## WHAT THE EXERCISE ASKS
In the entries below, begin at the line that has "(315, 617) none -> [617,251,630,261] in", stop after the line that has "[579,251,614,261] tasks. ->", and output those lines exactly with no pictures.

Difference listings
----------------

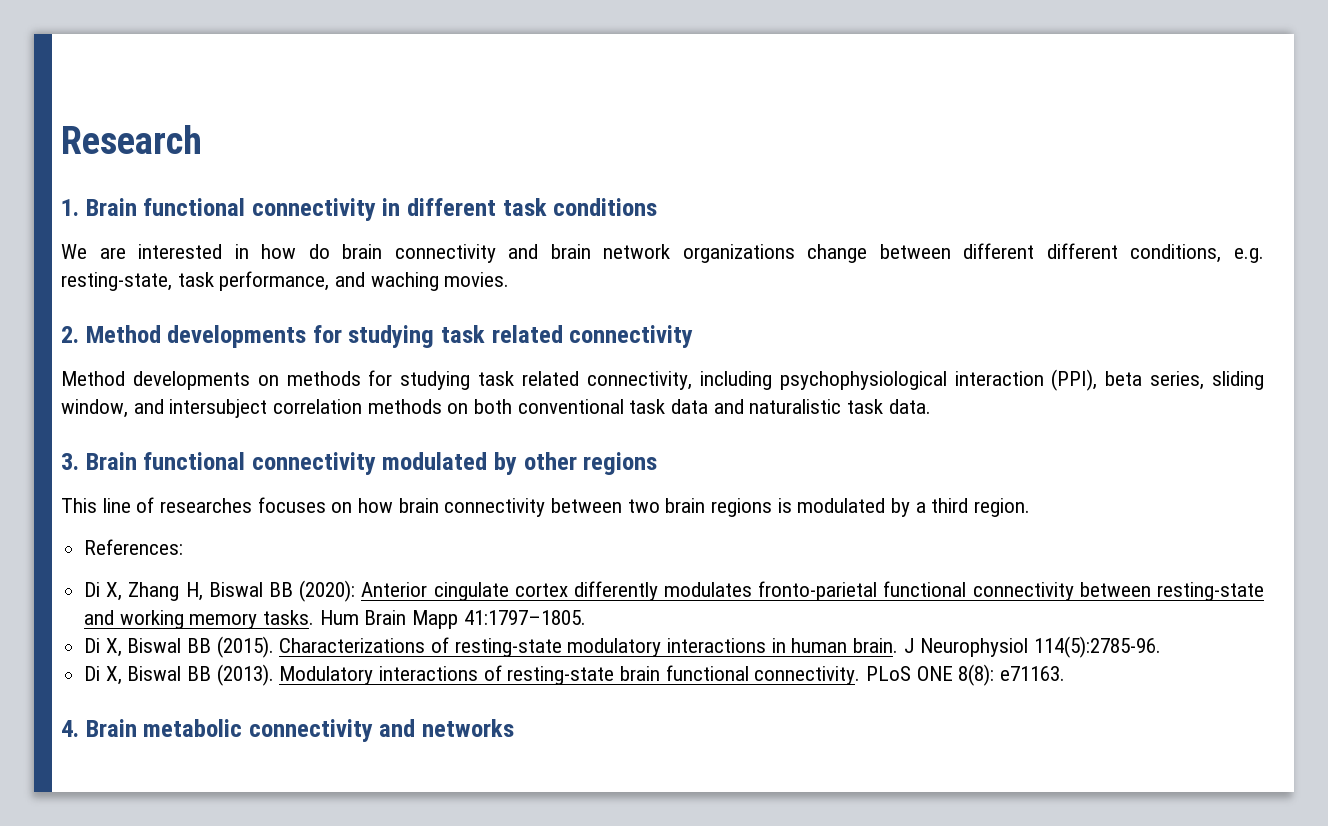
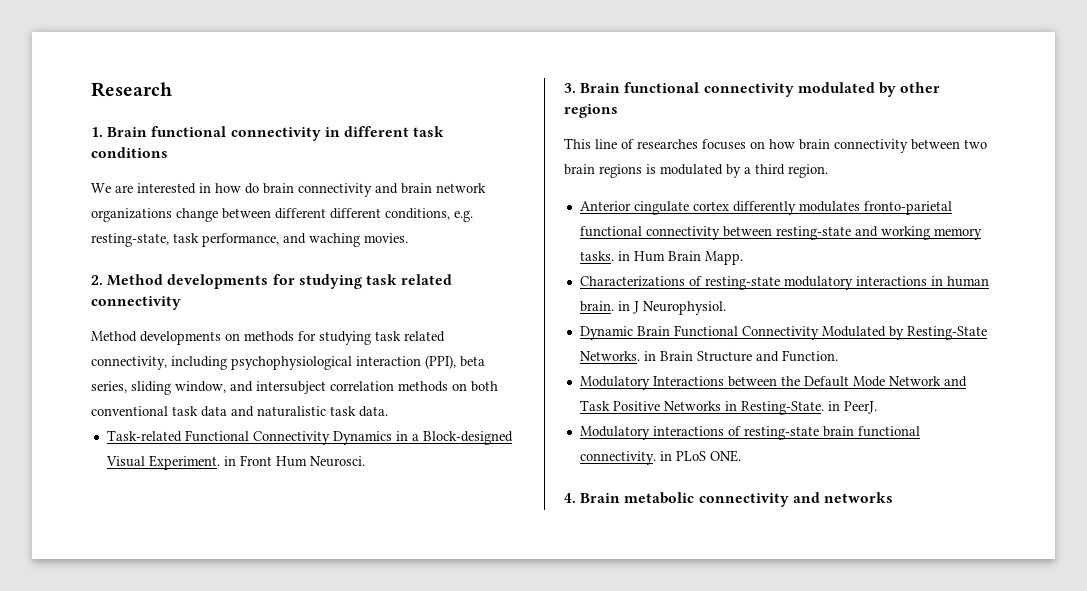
(931, 406) none -> [106,430,513,445] [105,455,365,470] // Task-related Functional Connectivity Dynamics in a Block-designed Visual Experiment. in Front Hum Neurosci.
[84,539,184,555] [84,580,356,602] References: // Di X, Zhang H, Biswal BB (2020): -> (828, 171) none
(315, 617) none -> [617,251,630,261] in
[412,610,586,629] [84,636,274,658] Mapp 41:1797–1805. // Di X, Biswal BB (2015). -> [704,251,743,265] Mapp. //
[903,636,1162,658] [84,664,274,686] J Neurophysiol 114(5):2785-96. // Di X, Biswal BB (2013). -> [617,301,726,315] [579,325,987,340] [579,350,838,362] [579,376,967,390] [579,400,877,415] in J Neurophysiol. // Dynamic Brain Functional Connectivity Modulated by Resting-State Networks. in Brain Structure and Function. // Modulatory Interactions between the Default Mode Network and Task Positive Networks in Resting-State. in PeerJ. //
[866,664,1066,686] PLoS ONE 8(8): e71163. -> [659,450,741,462] in PLoS ONE.

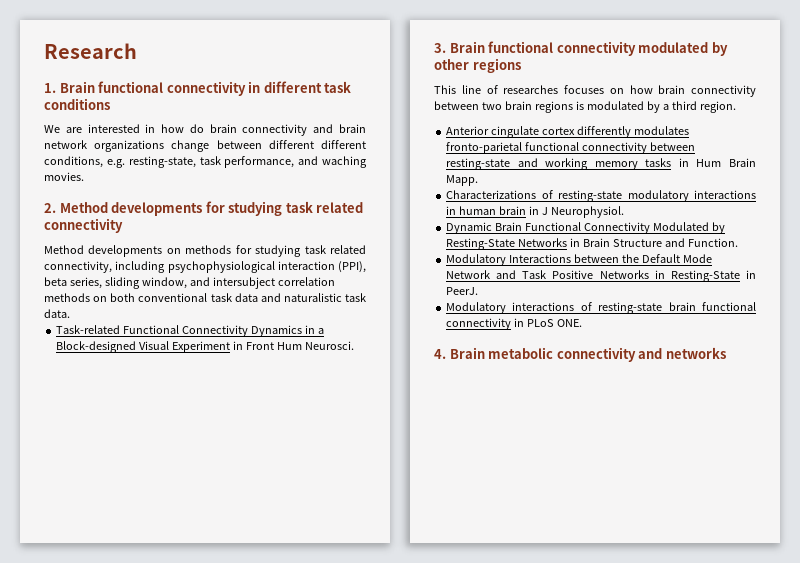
[148,455,220,470] Experiment. -> [172,341,231,353] Experiment
[579,251,614,261] tasks. -> [645,158,672,167] tasks
[579,301,614,312] brain. -> [499,206,527,215] brain
[579,351,640,361] Networks. -> [518,238,568,247] Networks
[740,401,824,415] Resting-State. -> [670,270,740,282] Resting-State
[579,451,656,465] connectivity. -> [446,318,512,330] connectivity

----------------

## THE ANSWER
(315, 617) none -> [617,251,630,261] in
[412,610,586,629] [84,636,274,658] Mapp 41:1797–1805. // Di X, Biswal BB (2015). -> [704,251,743,265] Mapp. //
[903,636,1162,658] [84,664,274,686] J Neurophysiol 114(5):2785-96. // Di X, Biswal BB (2013). -> [617,301,726,315] [579,325,987,340] [579,350,838,362] [579,376,967,390] [579,400,877,415] in J Neurophysiol. // Dynamic Brain Functional Connectivity Modulated by Resting-State Networks. in Brain Structure and Function. // Modulatory Interactions between the Default Mode Network and Task Positive Networks in Resting-State. in PeerJ. //
[866,664,1066,686] PLoS ONE 8(8): e71163. -> [659,450,741,462] in PLoS ONE.

[148,455,220,470] Experiment. -> [172,341,231,353] Experiment
[579,251,614,261] tasks. -> [645,158,672,167] tasks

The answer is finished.